HARRISBURG – The Superior Court of Pennsylvania has upheld a lower court ruling that moved a slip-and-fall lawsuit to a different county.
Senior Judge Dan Pellegrini ruled June 4 that the move of a negligence claim filed by Joseph Kinee against property owners Thomas and Irina Vassalotti and Frederick, Thomas and Richard Betz was properly transferred. Kinee filed suit in Philadelphia County after he slipped and fell at a property owned by the Vassalottis and Betzes in Montgomery County.
However, a judge in October 2018 moved the case to Montgomery County after it was found that none of the defendants resided in Philadelphia County.
Kinee filed an appeal alleging that Philadelphia County courts should have jurisdiction over the case since at least one of the defendants resided in that county. According to the court filing, attorneys for Kinee argued that Frederick Betz owned and operated an apartment building in Philadelphia County under the fictitious name “Pine Road Court.”
However, the three-judge panel in Superior Court found that the trial court did not abuse its discretion when it moved the case to Montgomery County court.
"It cannot be inferred that an unincorporated association called Pine Road Court exists just because Frederick Betz owned and operated a business under that fictitious name," Pellegrini wrote. "Pennsylvania law permits individuals to operate a business under a fictitious name without creating an unincorporated association or any other form of business entity."
Attorneys for Kinee also argued that because Frederick Betz used a fictitious name but was the principal owner and operator of the Philadelphia County apartment complex and conducted business regularly in that county, the matter should be heard in Philadelphia County. The panel found the argument did not hold enough legal basis to allow for the case to be heard in Philadelphia County.

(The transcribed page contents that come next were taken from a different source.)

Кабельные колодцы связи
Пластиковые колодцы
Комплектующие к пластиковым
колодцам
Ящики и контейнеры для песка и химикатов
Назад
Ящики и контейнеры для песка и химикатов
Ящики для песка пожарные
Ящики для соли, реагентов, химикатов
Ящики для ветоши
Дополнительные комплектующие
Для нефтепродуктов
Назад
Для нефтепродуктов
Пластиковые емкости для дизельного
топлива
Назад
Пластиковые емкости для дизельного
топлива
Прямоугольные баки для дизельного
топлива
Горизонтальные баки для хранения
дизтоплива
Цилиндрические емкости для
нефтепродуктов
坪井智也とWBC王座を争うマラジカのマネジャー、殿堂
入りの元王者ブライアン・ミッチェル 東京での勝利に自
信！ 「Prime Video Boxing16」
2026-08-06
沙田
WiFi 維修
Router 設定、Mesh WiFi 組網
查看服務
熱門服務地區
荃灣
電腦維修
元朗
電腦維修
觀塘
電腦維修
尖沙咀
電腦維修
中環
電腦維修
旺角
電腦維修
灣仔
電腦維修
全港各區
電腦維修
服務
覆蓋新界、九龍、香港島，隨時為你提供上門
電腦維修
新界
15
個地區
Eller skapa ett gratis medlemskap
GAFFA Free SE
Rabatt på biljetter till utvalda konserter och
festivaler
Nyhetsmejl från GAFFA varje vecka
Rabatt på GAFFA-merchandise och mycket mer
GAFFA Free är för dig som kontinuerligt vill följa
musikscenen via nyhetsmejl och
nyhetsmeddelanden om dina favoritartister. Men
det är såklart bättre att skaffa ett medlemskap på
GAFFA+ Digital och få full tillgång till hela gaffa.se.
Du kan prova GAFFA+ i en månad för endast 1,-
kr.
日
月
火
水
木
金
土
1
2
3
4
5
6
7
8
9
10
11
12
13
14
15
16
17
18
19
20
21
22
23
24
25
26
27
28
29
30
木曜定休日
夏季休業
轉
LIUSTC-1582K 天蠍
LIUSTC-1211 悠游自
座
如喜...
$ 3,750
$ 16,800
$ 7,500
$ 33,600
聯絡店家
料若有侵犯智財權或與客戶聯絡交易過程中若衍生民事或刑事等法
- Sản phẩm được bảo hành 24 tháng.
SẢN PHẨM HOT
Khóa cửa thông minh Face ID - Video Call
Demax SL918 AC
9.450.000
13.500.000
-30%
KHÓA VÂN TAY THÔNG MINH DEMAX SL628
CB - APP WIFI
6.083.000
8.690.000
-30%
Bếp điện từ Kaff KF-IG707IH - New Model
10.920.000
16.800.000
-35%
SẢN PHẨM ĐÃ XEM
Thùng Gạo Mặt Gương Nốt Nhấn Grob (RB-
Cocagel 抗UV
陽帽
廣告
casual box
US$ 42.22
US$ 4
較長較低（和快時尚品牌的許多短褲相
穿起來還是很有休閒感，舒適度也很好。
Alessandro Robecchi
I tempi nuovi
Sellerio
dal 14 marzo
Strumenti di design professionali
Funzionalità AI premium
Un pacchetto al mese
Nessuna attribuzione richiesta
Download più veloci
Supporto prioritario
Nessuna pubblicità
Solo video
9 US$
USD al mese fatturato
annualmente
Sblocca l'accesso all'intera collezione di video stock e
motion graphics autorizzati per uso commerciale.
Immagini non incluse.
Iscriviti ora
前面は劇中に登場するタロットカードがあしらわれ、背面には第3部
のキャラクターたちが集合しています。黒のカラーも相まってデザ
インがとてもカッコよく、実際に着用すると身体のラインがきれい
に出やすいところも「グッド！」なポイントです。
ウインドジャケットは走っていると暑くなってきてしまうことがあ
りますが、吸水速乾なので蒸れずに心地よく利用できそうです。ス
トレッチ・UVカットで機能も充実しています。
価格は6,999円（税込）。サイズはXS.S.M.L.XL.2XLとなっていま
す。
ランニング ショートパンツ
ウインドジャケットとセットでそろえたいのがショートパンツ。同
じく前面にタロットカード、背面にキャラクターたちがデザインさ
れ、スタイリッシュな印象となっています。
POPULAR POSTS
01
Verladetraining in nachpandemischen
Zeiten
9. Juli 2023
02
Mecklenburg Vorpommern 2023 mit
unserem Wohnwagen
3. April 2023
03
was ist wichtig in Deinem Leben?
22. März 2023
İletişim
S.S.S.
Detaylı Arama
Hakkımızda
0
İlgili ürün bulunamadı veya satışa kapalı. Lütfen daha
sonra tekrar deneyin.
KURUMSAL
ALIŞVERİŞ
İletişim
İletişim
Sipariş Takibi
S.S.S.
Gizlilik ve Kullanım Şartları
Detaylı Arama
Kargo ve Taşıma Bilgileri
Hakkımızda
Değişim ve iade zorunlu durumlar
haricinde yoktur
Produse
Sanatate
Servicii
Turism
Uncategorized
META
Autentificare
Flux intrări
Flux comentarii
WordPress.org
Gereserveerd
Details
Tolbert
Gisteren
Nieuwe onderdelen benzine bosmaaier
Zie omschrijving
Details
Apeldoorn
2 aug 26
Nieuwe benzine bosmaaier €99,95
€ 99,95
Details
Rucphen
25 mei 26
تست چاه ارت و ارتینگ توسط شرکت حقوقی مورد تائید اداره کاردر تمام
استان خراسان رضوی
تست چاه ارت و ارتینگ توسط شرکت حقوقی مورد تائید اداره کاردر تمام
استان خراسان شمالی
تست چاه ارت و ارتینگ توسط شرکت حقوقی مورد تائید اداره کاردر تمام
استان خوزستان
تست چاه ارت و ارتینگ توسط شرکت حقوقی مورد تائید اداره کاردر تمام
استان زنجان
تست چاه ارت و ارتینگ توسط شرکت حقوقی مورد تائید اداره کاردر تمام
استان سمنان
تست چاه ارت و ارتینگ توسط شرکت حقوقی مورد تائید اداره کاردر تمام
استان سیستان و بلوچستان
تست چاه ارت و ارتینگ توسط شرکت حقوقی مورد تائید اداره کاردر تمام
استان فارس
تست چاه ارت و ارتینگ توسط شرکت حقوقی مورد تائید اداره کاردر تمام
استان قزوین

"Because Kinee’s causes of action did not arise in Philadelphia County, and Frederick Betz was not served there, venue does not lay in that forum. Moreover, Rule 2156(a) does not apply because an individual does not become an unincorporated association merely by using a fictitious name to own or manage property."
Under Rule 2156(a), "An action against an individual may be brought in and only in a magisterial district where a transaction or occurrence took place out of which the cause of action arose."